**Consigne détaillée**
Pourriez-vous poursuivre le texte sur la formation des disciples selon le Père Ancel à partir de sa dernière phrase ?

**Texte à lire**

____

N’est-ce pas pour cela qu’il importe de rester centré sur Le Christ, Dieu - le Royaume ? N’est-ce pas trop tard.

La lecture des propos d’Alfred Ancel est une juste interrogation concernant la foi en Dieu. Confiance ? Espérance ?…

 

 

Décembre 1983

François Pécriaux demande au Père Ancel de dire quelques mots pour la lettre des anciens et des malades

 

P. Ancel : Quand Dieu forme ses disciples, à travers leur vie, la souffrance a son rôle, le reste aussi.

Je crois que nous n'arriverons jamais à comprendre à quel point le Christ Jésus, quand il a choisi quelqu'un comme disciple, va s'occuper de lui, pour le former à faire ce qu'il veut, Lui.

Quand nous parlons de formation, nous avons toujours plus ou moins derrière la tête, un certain plan. Nous voulons former quelqu'un pour qu'il fasse quelque chose. Quand il s'agit d'un disciple du Christ, bien sûr, il s'agit pour Jésus de former quelqu'un pour faire quelque chose, mais pas de la manière habituelle. Ce n'est pas d'abord une question de compétence, c'est une transmission. Jésus, c'est le Verbe de Dieu. Jésus, c'est la Vie de Dieu, et par conséquent, quand il prépare quelqu'un, c'est toujours en vue de cela, pour transmettre une vie.

Une vie, c'est toujours relatif à un être, c'est toujours relatif à la manière dont cet être agira. Alors, quand Jésus nous prend pour faire de nous des disciples, il faut d'abord qu'il nous sorte de nous-mêmes, que ce ne soit plus nous, mais Lui.

Il y a toujours dans la formation de Jésus, une part qui apparaît négative. Ce n'est pas avec ce que nous savons que Jésus va nous former. Et cela, je le vois surtout par rapport à la souffrance. Ce n'est pas avec une belle théorie sur la souffrance, que Jésus nous formera, pour apprendre aux autres à souffrir. Jésus commence par nous démolir, par nous enlever nos théories, pour que nous ne sachions plus rien, alors il intervient. Mais ne savoir plus rien, c'est très pénible, c'est un contraste entre ce que nous croyons savoir, et puis ce que nous ne savons pas. C'est un dépouillement. Je ne pense pas qu'il y ait une formation de disciple possible sans dépouillement.

____

**Données fournies**
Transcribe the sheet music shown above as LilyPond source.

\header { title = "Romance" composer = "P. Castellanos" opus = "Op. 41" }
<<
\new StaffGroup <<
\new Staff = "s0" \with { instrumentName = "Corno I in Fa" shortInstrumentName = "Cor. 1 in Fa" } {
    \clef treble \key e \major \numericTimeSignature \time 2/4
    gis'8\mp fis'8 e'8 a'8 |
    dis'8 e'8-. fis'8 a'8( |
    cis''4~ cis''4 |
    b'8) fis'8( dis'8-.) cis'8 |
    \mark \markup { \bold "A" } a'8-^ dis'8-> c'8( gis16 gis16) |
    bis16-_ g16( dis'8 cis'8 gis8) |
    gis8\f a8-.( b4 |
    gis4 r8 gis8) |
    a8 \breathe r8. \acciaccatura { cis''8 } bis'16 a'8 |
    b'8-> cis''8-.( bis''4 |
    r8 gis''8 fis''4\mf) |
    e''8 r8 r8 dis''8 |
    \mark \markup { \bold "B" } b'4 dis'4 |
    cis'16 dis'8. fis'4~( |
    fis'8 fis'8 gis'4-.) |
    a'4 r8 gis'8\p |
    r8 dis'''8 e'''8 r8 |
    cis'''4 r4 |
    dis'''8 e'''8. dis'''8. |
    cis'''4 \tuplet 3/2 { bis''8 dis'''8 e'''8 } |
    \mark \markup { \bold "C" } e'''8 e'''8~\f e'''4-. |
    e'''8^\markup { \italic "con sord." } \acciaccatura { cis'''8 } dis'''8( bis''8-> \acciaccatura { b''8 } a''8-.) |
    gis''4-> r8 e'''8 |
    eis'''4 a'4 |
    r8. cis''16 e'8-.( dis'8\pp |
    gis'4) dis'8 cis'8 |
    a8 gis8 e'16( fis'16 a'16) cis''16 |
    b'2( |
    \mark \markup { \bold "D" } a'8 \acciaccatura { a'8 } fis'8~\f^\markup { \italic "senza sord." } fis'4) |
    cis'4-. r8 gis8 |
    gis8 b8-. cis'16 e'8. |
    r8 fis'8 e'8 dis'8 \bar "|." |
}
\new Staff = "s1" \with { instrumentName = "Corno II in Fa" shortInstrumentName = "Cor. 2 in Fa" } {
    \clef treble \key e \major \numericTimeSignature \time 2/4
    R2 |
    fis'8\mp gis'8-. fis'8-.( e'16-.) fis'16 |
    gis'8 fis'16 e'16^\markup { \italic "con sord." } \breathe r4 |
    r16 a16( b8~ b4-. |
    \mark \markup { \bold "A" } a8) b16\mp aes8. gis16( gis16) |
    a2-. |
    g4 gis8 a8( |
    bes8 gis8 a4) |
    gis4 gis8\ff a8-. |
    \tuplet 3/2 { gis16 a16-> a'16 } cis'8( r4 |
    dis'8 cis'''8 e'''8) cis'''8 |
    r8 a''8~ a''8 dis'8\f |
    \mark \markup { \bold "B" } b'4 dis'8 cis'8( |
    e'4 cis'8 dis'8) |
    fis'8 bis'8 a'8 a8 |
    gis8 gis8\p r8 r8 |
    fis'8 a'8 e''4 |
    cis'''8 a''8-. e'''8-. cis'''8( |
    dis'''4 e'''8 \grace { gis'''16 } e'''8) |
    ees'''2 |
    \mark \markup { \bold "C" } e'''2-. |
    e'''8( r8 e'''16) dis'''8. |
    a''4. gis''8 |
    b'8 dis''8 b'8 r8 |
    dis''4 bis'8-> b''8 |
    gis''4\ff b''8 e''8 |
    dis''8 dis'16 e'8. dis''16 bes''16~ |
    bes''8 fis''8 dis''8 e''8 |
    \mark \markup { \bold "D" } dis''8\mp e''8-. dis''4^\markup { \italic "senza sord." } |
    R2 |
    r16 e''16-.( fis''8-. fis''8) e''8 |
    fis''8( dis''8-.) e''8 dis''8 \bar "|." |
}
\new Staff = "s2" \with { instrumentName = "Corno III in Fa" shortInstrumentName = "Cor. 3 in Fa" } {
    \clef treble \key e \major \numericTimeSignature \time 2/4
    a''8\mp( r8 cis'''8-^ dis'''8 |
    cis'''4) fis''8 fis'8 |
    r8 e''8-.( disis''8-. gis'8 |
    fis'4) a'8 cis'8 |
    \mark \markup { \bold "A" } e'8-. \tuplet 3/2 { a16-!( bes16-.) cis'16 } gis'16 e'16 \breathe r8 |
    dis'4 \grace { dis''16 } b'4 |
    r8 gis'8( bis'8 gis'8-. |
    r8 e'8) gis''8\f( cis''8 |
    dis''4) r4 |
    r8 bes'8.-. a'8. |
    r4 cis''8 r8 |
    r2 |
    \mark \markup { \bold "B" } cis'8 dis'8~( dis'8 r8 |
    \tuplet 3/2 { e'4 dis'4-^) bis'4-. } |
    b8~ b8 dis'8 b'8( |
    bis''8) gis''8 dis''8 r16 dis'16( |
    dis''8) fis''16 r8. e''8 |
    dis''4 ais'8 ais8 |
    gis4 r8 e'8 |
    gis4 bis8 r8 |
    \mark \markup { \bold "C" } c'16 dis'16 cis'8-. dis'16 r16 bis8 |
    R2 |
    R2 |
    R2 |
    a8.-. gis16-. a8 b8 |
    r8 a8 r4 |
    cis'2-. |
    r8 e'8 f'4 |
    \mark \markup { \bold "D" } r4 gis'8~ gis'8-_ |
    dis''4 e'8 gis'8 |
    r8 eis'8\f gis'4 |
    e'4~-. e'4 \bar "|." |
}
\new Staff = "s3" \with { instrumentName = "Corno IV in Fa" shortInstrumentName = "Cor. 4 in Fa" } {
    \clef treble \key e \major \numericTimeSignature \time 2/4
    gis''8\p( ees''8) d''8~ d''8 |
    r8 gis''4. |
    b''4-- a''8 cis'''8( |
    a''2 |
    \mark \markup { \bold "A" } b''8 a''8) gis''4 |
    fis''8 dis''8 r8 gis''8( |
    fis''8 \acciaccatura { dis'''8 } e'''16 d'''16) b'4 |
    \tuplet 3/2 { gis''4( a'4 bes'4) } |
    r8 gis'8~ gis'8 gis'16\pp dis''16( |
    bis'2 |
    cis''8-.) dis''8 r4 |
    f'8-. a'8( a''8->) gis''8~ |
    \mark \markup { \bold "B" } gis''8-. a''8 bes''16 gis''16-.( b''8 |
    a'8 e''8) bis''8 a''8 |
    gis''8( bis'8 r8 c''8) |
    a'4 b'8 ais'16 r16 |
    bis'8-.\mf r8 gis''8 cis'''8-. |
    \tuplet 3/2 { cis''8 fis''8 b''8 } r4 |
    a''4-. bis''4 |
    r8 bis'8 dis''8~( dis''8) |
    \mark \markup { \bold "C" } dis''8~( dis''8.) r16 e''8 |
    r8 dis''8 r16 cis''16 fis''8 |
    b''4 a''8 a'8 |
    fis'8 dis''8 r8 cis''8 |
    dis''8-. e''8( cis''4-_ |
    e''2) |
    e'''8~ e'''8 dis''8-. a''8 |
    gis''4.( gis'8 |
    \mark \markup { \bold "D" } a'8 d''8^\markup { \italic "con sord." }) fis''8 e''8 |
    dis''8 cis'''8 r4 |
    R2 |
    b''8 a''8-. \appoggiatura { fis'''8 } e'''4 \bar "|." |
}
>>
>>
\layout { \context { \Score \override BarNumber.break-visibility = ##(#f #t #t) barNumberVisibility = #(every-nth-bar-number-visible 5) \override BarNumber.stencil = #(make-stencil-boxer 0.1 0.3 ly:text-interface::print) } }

____

**Résultat de l'exercice**
Il nous dépouille de quoi ? Autant qu'il le peut, de tout. Il ne veut plus que ce soit nous, il veut que ce soit lui. Alors il y a une période de vide. On ne sait pas, on ne sait pas ce qu'on fait, on ne sait pas à quoi on est appelé.

Alors, étant donné ce que je viens de dire, il n'y a qu'une manière de se préparer à former les autres à la souffrance, c'est accepter de se laisser dépouiller complètement, alors c'est lui qui fera.

Et comment il fera ? Il nous fera voir d'abord, je crois, le vide de la souffrance. Ça ne rapporte rien, ce n'est intéressant en rien, c'est vide. Souffrir, c'est sentir qu'on est détruit, c'est sentir qu'on ne peut plus rien. C'est sentir qu'on est un pauvre.

 

Au fond, former à la souffrance, c'est former à la pauvreté et pour cela il faut avoir au moins une petite intuition de la richesse de la pauvreté. À quoi ça sert de souffrir ? Ça sert à rien. À quoi ça sert la pauvreté, Ça sert à rien. Et à travers ce rien, il y a quelque chose qui passe. Non pas quelque chose, il y a quelqu'un qui passe, c'est Dieu.

Nous avons trop d'idées sur Dieu. Saint-Paul ne croyait qu'en Jésus-Christ et en Jésus-Christ crucifié. Il n'y avait rien, et c'était ça, sa richesse.

J'ai bien l'impression que je bafouille, et cependant, c'est ça souffrir. Être vide. Ne pas savoir ce qu'on fait, ne pas savoir où on va, mais être disponible, être disponible à celui qui inaugure le Royaume des Cieux. Alors ça aussi, c'est absurde, ça n'a pas de sens, et cependant c'est vrai, c'est vrai.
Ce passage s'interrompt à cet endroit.